RE: Multiple Language Database Design - Additional Columns vs. Additional Tables...

SSC Enthusiast

Points: 126

July 29, 2008 at 5:54 pm

SOME PROS AND CONS OF THE DIFFERENT OPTIONS

I can see 3 different approaches regarding the storage of content in different languages:

1) one 'master' table holding invariant content, and an auxiliary table holding in different rows the versions of data (structure: idItem, idLang, text);

2) one 'master' table for invariant content and auxiliary tables -one for each language- (structure: idItem, text);

3) only one table, with different columns for the different languages for each translated field (structure: idItem, idCategory, text-en_US, text-es_ES, ...)

I don't consider the many 'master' tables with and only ONE auxiliary table holiding the different versions of ALL the tables (format: idItem, table_name, lang_id, text). I find it very similar to model 1 but with serious dissadvantages: this will be a huge table with n*m*L rows, and it needs a mechanism to deal with tables using different quantities of columns as PKs.

The following analisys is for a system consisting of T tables with m translated fields and n rows, and L languages.

Fallback refers to a mechanism to present the text in an alternative language in case text in the original language is not available.

The pros (-) and cons (+) I can think of for each approach are:

1) master + translationS table

+ saves on empty translated values

+ language add: do nothing

- one charset, collation fits all

- slower (requires 1 JOIN on n*L rows, returns m+1 rows to be processed)-can this be optimised with stored procedures?

- adds T tables

- adds n*m*L rows in total

- fallback fair: all translations must be fetch (returns (m*L)+1 rows to be processed)

2) master + translation tableS

+ each table with its own appropiate charset and collation

+ saves on empty translated values

- slower (requires 1 JOIN on n*L rows, returns L+1 rows to be processed)-can this be optimised with stored procedures?

- adds T*L tables;

- language add: N new tables must be created

- adds n*m*L rows in total

- fallback very expensive: all translations must be fetch (requires L JOINs on n*L rows, returns (m*L)+1 rows to be processed)

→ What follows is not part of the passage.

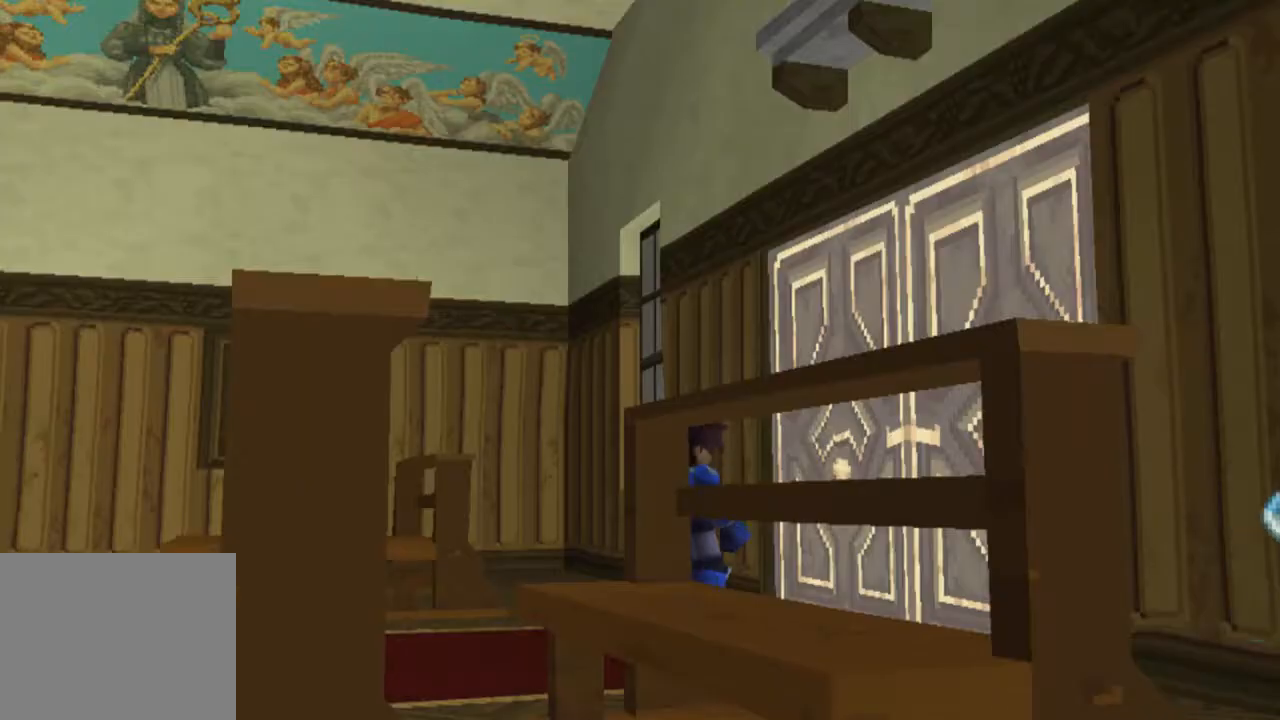
{"buttons": [], "left_stick": "center", "right_stick": "center", "events": [[117, "CIRCLE", "up"]]}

3) one table, multiple columns for translated fields

+ each column with its own appropiate charset and collation (does the DB or table definition impose any limit?)

+ does not add any row

+ faster (requires 1 SELECT on n rows, returns 1 row to be processed)

+ fallback unexpensive: texts in every language are retrieved in the original query

- language add: m new columns in the T different tables

- adds T*m*L columns in total

It seems to me that each particular situation make one of the alternatives the best (i.e. if most of the translated values are empty saving that space is be relevant, otherwise it's not). Anway it seems to me that option no. 3 -even if it looks like the most prosaic of them all- has several important advantages over the other ones. This option makes the administrator work harder (every time a language is added-hopefully not that ofen) but performs much faster on each user click (many times every hour). Or am I forgetting something?